Por Cáritas Damasceno, Laura Malaquias e Maiara Ellen Souza

 

O que marca a cultura de um lugar são os símbolos e os costumes do seu povo. Em São Cristóvão, a quarta cidade mais antiga do Brasil, há diversos símbolos que marcam a importância histórica do lugar, mas fora do eixo turístico há outros costumes que fazem parte do cotidiano da população: como o de produzir e frequentar as bicas da cidade. Esses ambientes, que singularizam um outro lado da Cidade Mãe de Sergipe, permitem adentrar nas relações comunitárias desenvolvidas pelos são-cristovenses.

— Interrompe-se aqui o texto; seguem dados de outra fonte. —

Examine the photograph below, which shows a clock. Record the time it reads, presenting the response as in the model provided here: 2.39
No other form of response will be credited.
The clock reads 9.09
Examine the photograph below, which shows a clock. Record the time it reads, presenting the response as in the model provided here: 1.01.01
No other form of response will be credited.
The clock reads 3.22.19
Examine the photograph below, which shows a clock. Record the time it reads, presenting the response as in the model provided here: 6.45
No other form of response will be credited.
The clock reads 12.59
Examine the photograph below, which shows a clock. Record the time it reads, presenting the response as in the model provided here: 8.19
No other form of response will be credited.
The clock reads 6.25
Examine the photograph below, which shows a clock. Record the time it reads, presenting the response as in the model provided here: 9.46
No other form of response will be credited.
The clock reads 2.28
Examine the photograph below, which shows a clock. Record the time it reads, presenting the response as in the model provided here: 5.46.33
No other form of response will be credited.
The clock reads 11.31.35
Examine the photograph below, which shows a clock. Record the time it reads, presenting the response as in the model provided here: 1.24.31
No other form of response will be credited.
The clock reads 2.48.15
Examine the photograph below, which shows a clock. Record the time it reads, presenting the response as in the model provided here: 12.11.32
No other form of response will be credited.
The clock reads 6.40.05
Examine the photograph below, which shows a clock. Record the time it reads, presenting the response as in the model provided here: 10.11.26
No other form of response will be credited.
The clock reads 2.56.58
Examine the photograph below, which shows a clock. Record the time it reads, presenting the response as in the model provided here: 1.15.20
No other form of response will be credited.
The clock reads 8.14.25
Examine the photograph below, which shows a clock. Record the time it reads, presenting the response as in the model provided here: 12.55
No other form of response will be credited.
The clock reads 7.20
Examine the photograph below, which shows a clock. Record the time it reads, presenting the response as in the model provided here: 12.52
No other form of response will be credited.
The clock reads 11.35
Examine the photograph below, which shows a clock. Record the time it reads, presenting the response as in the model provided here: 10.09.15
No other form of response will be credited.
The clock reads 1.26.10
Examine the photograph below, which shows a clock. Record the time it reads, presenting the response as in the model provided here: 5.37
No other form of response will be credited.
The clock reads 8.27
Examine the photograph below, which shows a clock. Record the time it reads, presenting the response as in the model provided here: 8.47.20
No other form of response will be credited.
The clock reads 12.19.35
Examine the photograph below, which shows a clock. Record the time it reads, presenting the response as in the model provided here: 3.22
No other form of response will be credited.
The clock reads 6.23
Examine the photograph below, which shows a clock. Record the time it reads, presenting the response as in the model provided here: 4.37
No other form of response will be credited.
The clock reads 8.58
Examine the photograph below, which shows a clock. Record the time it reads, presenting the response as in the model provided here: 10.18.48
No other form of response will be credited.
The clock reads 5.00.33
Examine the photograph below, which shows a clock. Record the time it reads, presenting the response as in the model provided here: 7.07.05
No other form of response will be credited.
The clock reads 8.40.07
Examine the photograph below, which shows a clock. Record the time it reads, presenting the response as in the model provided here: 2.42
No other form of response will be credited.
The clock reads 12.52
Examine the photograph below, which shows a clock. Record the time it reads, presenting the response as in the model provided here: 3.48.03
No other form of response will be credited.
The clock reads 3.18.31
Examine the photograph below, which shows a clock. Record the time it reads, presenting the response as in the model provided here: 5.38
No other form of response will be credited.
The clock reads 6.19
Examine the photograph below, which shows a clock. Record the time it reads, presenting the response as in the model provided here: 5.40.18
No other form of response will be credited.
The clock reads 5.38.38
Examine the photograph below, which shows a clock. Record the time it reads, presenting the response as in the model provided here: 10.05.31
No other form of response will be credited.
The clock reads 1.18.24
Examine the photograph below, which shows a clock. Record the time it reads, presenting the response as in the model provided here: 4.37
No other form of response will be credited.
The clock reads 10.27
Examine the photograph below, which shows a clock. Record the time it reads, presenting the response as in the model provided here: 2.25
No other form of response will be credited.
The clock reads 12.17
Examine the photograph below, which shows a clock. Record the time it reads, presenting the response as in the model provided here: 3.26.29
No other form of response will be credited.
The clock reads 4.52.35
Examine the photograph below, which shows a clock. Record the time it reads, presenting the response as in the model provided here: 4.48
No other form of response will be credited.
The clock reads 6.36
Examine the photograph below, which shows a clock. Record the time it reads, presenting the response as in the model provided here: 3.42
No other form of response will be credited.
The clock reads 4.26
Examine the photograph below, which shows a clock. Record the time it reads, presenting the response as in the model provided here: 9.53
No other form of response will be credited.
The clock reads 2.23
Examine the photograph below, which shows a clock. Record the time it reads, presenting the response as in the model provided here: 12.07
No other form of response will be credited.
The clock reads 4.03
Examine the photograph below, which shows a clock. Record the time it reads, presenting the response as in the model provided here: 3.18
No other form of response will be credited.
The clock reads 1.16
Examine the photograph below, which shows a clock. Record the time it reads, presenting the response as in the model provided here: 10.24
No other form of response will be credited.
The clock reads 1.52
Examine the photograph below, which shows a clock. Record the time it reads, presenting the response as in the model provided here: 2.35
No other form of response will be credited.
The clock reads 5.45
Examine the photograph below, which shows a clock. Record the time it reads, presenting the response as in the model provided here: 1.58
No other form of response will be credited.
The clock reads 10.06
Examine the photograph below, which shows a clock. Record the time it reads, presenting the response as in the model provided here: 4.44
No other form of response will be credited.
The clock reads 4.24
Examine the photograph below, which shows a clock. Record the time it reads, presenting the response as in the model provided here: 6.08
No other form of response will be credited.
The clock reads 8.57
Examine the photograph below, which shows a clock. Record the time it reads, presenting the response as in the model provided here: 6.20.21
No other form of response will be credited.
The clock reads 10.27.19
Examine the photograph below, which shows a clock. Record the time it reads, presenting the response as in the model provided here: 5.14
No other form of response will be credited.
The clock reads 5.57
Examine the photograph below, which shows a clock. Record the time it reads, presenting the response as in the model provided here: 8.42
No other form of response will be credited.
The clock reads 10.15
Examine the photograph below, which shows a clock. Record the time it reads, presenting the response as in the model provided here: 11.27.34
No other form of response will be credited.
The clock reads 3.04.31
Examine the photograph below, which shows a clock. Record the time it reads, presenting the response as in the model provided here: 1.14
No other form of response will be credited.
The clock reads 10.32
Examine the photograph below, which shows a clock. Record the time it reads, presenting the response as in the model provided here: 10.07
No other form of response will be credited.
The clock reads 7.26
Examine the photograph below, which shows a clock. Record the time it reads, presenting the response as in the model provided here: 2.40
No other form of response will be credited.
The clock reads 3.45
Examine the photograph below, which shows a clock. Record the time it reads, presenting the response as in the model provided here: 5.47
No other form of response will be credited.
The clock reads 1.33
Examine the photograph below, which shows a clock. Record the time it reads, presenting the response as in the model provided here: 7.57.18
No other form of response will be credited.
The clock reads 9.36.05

Homens, mulHomens, mulheres e crianças tomam banho em bicas de canos brancos e ficam em pé sobre a água acumulada. Galhos de madeira seguram os canos e as crianças se movimentam.
O espaço das bicas refresca e diverte os seus frequentadores. Foto: Laura Malaquias.

As bicas são feitas a partir de canos de PVC que ligam a nascente de algum rio, ao espaço de queda d’água. Os canos ficam a céu aberto, mas não são visíveis do início ao fim, porque em alguns momentos desaparecem por dentro da mata. Na Cidade Baixa de São Cristóvão, há quatro: Bica do Jardins ou Bica da Avenida, Bica dos Pintos, e outras duas que não possuem um nome definido, mas são reconhecidas pelos moradores, que não têm dificuldade para explicar onde se localizam. A população é quem financia, idealiza e oferece mão de obra para tornar o percurso dos canos possível. Depois de construir os espaços, os moradores ainda se dedicam a mantê-los, o que requer uma rede de funcionamento coletivo e voluntário.


Gilvan Silva fez parte da construção da Bica dos Jardins, há 27 anos, e conta que os canos foram doados por comerciantes locais. As funções das bicas são diversas. A água é utilizada para banho, lazer e abastecimento da população. De acordo com Laura Jane Gomes, professora titular do Departamento de Ciências Florestais da Universidade Federal de Sergipe, as bicas são “áreas de socialização, reconhecimento e construção coletiva de envolvimento dos moradores”.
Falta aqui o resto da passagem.